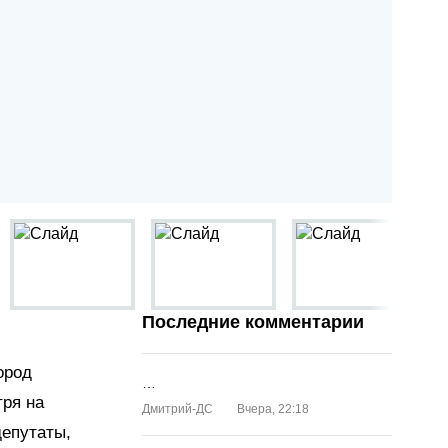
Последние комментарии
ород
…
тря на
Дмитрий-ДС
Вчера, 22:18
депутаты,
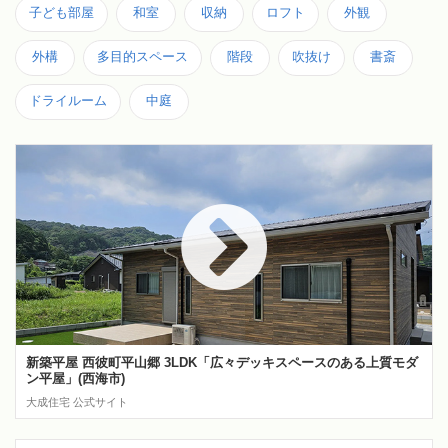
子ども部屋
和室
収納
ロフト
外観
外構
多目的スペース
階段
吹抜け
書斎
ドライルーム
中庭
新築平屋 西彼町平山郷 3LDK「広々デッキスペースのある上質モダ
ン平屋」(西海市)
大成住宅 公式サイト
---
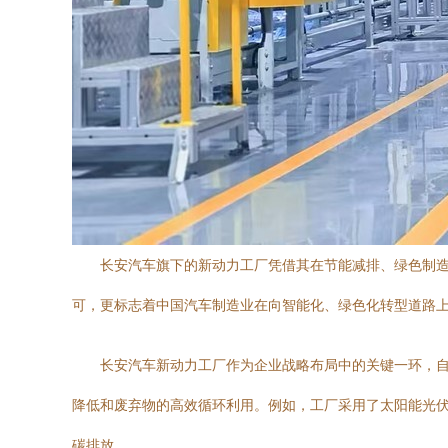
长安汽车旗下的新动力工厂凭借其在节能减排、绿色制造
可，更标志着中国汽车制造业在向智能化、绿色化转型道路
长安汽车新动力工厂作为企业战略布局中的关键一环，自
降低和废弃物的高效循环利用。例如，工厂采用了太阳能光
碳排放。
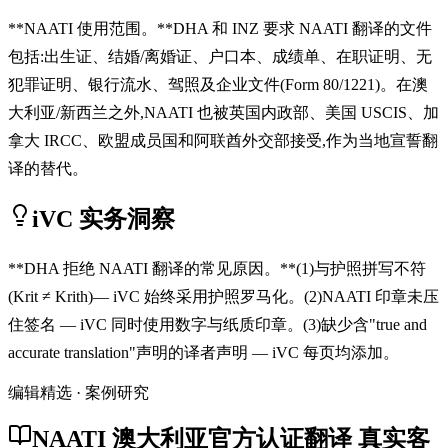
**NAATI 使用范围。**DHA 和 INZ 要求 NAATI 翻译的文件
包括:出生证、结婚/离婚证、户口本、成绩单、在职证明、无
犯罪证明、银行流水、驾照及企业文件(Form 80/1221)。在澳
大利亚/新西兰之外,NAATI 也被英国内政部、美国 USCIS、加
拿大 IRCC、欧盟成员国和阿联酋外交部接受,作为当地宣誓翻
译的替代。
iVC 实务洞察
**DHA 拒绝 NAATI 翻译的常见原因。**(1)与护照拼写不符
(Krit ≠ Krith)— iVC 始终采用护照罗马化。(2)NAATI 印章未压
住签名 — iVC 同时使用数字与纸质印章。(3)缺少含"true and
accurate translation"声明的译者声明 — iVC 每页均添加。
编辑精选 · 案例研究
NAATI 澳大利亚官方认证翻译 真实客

▶ ACTION ITEM: From the records above, lay out as a JSON list of strings the lines beginning with the one that contains "长安汽车旗下的新动力工厂凭借其在节能减排、绿色制造" and ending after the one that contains "NAATI 澳大利亚官方认证翻译 真实客", one string per line, omitting blank lines and any pictures.

▶ EXERCISE ANSWER:
[
  "长安汽车旗下的新动力工厂凭借其在节能减排、绿色制造",
  "可，更标志着中国汽车制造业在向智能化、绿色化转型道路",
  "长安汽车新动力工厂作为企业战略布局中的关键一环，自",
  "降低和废弃物的高效循环利用。例如，工厂采用了太阳能光",
  "碳排放。",
  "**NAATI 使用范围。**DHA 和 INZ 要求 NAATI 翻译的文件",
  "包括:出生证、结婚/离婚证、户口本、成绩单、在职证明、无",
  "犯罪证明、银行流水、驾照及企业文件(Form 80/1221)。在澳",
  "大利亚/新西兰之外,NAATI 也被英国内政部、美国 USCIS、加",
  "拿大 IRCC、欧盟成员国和阿联酋外交部接受,作为当地宣誓翻",
  "译的替代。",
  "iVC 实务洞察",
  "**DHA 拒绝 NAATI 翻译的常见原因。**(1)与护照拼写不符",
  "(Krit ≠ Krith)— iVC 始终采用护照罗马化。(2)NAATI 印章未压",
  "住签名 — iVC 同时使用数字与纸质印章。(3)缺少含\"true and",
  "accurate translation\"声明的译者声明 — iVC 每页均添加。",
  "编辑精选 · 案例研究",
  "NAATI 澳大利亚官方认证翻译 真实客"
]